According to sources, China originally planned to invest up to 1.5 trillion U.S. dollars in these seven industries during the 12th Five-Year Plan period, turning it into a pillar of economic growth, and then shifting to a model based on the production of cheap products. For a long time, the Chinese government has been creating employment and promoting economic activities through spending on infrastructure construction. Recently, it has used fiscal funds to curb the impact of the global financial crisis. Despite relatively safe passage through the crisis, China has for some time begun to worry about the huge debts of local governments and tried hard to control inflation. Some foreign economists believe that China's economy has a hard landing.

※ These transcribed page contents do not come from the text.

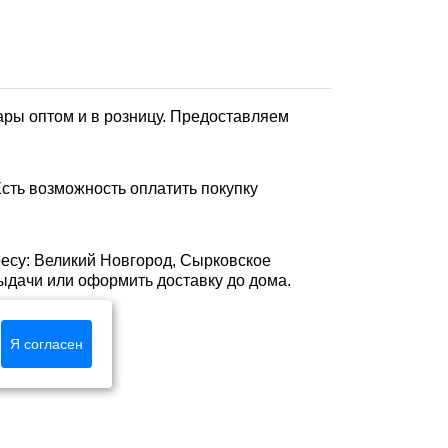
ары оптом и в розницу. Предоставляем
сть возможность оплатить покупку
ресу: Великий Новгород, Сырковское
е выдачи или оформить доставку до дома.
Я согласен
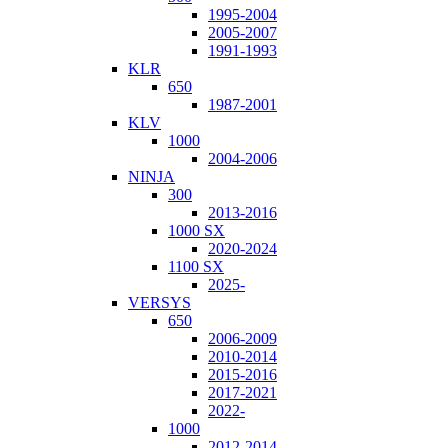
1995-2004
2005-2007
1991-1993
KLR
650
1987-2001
KLV
1000
2004-2006
NINJA
300
2013-2016
1000 SX
2020-2024
1100 SX
2025-
VERSYS
650
2006-2009
2010-2014
2015-2016
2017-2021
2022-
1000
2012-2014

Market expectations for new industries As early as September 8, 2010, Premier Wen Jiabao of the State Council presided over a State Council executive meeting and reviewed and approved in principle the Decision of the State Council on Accelerating the Cultivation and Development of Strategic Emerging Industries. Energy conservation and environmental protection, a new generation of information technology, biological, high-end equipment manufacturing, new energy, new materials and new energy vehicles seven industries are listed as the focus of development at this stage.

The seven clearly-defined emerging industries are basically in line with previous market expectations. "All industries are in urgent need of shifting their economic structure and industrial structure, and they will have greater future development prospects in the future. Basic and major international economies are in a direction of development. Consistent.” At that time, the securities report stated this way.

“The seven emerging industries have very large space, such as energy-saving and emission reduction. The government plans to reduce the carbon dioxide emissions per unit of GDP by 40%-45% in 2005 compared with 2005. It is still far away from this goal, and the development space is also relatively low. Large and new energy vehicles are listed separately, and the direction of development is very clear. And the characteristics of the seven new industries proposed this time are the same starting line with other countries in the world, and the prospects of relevant industries and stocks are all better.” British University Securities The director of the institute, Li Dazhao, said in an interview with the media.

According to the Guosen Securities report, investment in these seven emerging industries should be grasped from the perspectives of the adequacy of technology and industry preparation and the elasticity of demand in terms of policy incentives. It is optimistic that the industry is in an outbreak period and breaks through foreign monopolies to achieve import substitution. .

Specifically for these emerging industries, Guoxin Securities believes that industries with explosive growth potential mainly include nuclear power that will usher in the peak of construction in the next few years, triple-play convergence that has entered the pilot phase, and materials that have entered a substantive stage of advancement. Networking, welcome opportunities under the encouragement policy for new energy vehicles, and the LED industry with strong growth in demand for downstream backlight sources.

However, Jin Zhonghe’s CEO Zeng Jun believes that in the economic transition period, the seven emerging industries advocated by the state have theoretically great room for development. However, from a realistic point of view, energy conservation and environmental protection are more urgent.